+++ Data under study +++

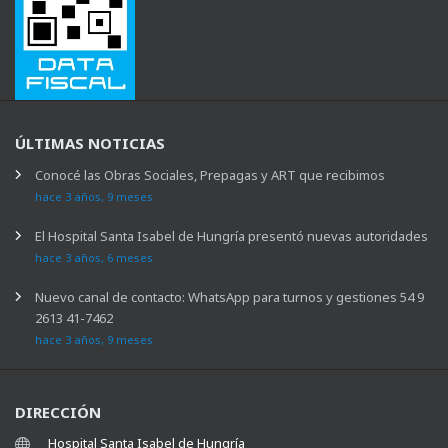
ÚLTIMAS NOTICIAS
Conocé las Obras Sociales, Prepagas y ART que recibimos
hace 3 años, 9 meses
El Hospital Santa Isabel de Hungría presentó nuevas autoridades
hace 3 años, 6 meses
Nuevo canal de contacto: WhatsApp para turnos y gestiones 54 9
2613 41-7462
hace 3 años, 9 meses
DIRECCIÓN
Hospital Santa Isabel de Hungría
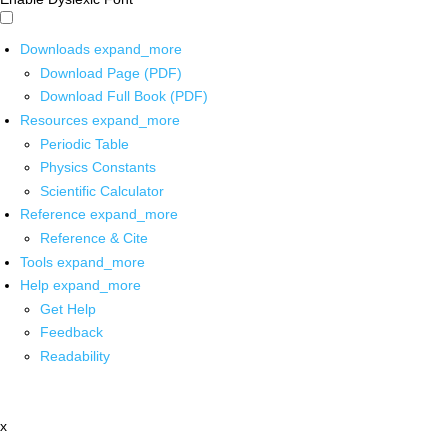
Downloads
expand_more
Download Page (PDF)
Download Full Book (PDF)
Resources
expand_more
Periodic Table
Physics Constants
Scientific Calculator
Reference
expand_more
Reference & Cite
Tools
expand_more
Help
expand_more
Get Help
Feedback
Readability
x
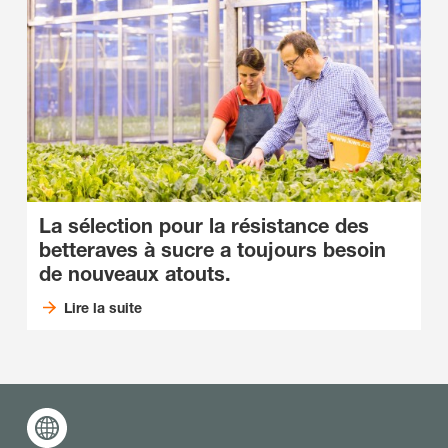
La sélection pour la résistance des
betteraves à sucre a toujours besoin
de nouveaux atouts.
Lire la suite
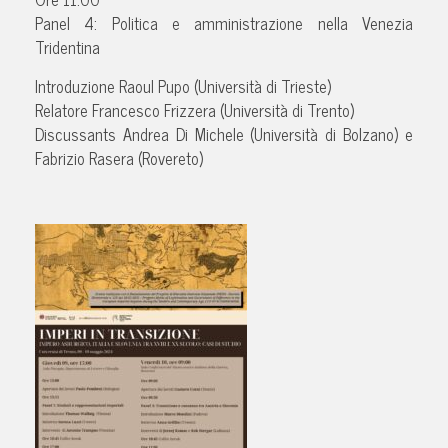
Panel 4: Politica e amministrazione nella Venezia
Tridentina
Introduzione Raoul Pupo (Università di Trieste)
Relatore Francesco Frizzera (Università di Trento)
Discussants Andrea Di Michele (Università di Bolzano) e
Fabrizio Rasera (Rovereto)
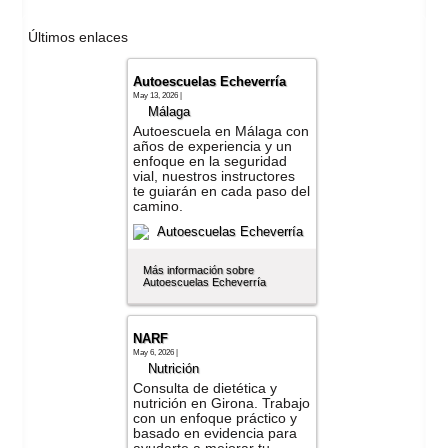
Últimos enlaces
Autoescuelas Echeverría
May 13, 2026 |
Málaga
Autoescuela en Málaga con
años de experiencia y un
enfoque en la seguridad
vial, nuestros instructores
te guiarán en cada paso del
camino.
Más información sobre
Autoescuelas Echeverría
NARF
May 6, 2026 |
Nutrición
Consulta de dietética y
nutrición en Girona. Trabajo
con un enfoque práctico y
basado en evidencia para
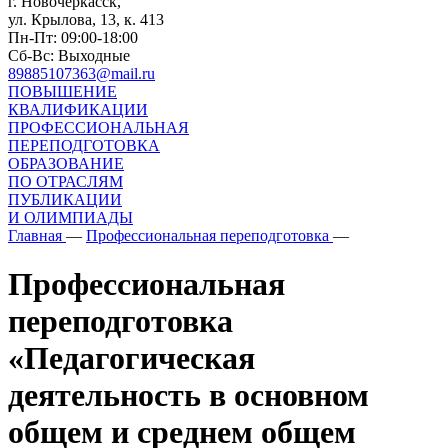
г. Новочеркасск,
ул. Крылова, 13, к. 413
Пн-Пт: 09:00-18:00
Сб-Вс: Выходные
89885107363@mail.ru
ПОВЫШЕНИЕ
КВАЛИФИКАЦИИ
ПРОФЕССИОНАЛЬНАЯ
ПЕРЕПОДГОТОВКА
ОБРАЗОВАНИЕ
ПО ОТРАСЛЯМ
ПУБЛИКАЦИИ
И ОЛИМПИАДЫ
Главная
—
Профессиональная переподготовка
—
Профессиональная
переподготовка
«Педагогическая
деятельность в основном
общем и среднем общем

+++
+++ Data under study +++

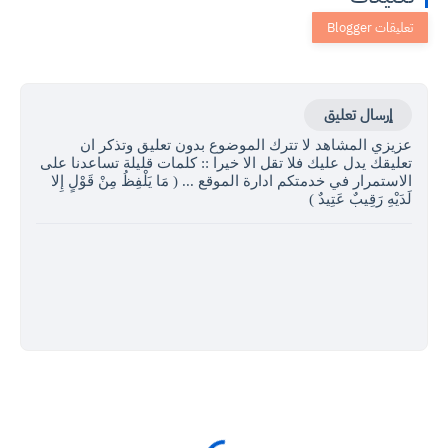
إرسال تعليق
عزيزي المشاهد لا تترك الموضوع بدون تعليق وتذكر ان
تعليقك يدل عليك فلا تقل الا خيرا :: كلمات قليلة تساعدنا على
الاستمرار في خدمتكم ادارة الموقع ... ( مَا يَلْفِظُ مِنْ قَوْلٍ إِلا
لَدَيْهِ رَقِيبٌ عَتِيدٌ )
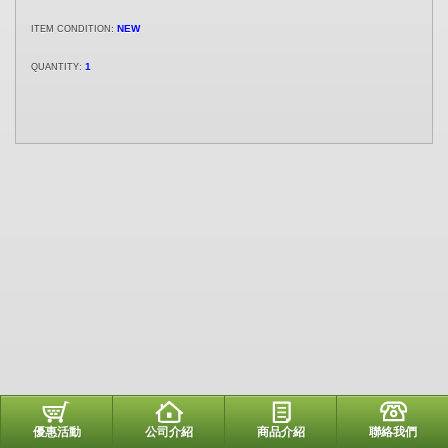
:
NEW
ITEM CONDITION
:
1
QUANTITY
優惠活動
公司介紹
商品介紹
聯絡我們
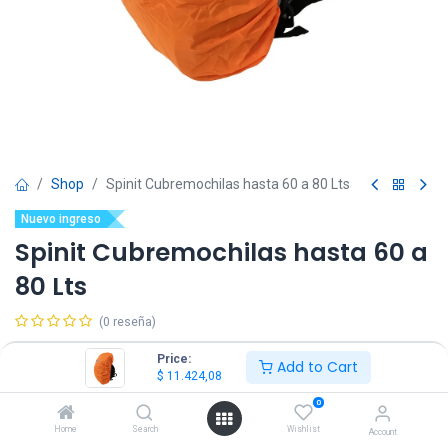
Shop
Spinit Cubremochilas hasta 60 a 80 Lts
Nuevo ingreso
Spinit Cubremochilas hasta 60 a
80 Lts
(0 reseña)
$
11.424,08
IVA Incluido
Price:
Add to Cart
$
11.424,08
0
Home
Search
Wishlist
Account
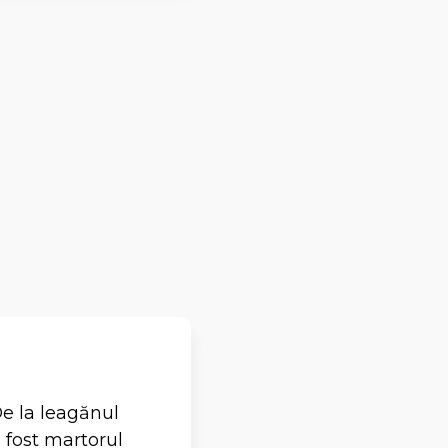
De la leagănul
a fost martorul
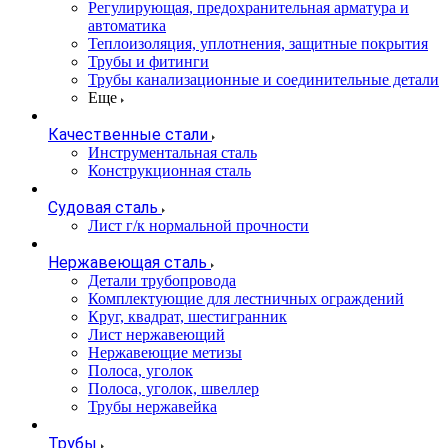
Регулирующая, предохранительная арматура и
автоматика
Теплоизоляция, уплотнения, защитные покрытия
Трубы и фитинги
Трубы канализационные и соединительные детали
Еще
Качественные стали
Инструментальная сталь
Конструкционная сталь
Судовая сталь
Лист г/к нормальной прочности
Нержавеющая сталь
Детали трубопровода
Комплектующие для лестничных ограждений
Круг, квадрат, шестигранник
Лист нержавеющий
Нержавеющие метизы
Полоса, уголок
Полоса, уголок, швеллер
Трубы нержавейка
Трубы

+++
+++ Data under study +++

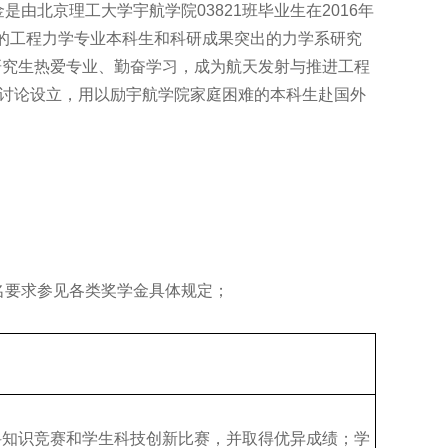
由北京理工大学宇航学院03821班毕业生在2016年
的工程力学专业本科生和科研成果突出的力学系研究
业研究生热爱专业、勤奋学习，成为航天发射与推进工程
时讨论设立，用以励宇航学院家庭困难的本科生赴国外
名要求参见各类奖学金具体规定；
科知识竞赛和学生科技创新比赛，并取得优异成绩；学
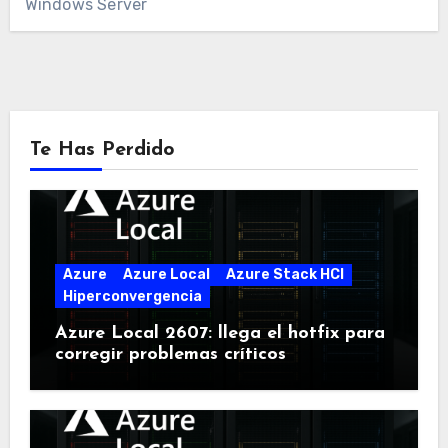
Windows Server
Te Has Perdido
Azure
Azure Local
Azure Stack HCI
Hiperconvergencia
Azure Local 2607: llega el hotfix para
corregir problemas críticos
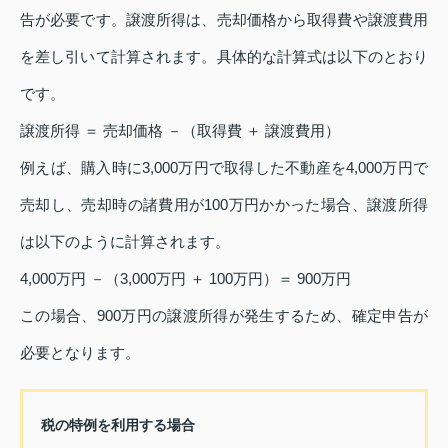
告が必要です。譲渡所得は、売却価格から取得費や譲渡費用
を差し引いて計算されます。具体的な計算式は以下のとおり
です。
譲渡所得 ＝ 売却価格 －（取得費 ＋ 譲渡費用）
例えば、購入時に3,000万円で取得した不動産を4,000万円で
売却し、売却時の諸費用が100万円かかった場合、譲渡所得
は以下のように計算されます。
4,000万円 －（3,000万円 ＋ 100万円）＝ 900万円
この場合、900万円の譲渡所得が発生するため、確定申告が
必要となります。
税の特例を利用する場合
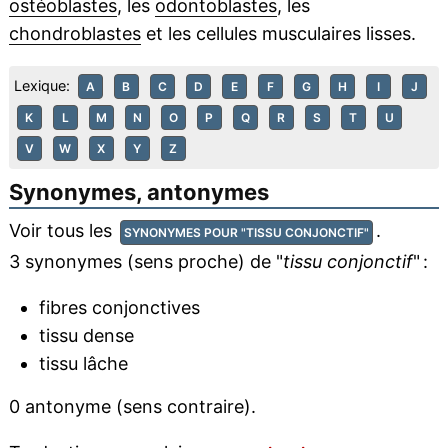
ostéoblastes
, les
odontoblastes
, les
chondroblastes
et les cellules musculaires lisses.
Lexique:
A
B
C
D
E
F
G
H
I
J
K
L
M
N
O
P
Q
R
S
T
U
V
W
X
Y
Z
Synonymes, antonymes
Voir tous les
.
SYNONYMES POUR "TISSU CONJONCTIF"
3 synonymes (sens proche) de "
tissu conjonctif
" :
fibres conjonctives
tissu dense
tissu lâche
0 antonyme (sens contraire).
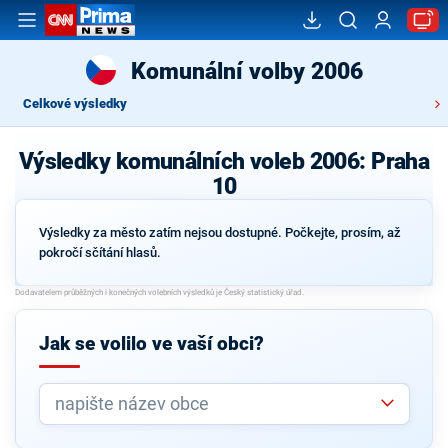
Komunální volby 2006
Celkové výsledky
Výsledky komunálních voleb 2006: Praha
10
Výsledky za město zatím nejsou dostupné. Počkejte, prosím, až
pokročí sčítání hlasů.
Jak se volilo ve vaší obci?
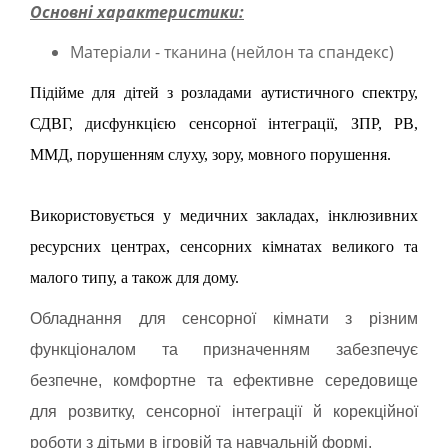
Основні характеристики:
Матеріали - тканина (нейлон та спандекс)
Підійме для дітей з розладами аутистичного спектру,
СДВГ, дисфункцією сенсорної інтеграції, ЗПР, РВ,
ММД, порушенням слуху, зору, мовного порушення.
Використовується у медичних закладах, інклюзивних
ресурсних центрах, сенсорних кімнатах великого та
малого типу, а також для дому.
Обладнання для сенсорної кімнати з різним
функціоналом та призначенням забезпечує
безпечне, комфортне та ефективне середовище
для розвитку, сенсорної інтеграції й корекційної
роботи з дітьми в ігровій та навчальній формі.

+++

§ What to do
When a line in the records above holds "para", that line is to be reported.

§ The completed task
Nuevo canal de contacto: WhatsApp para turnos y gestiones 54 9
basado en evidencia para
Azure Local 2607: llega el hotfix para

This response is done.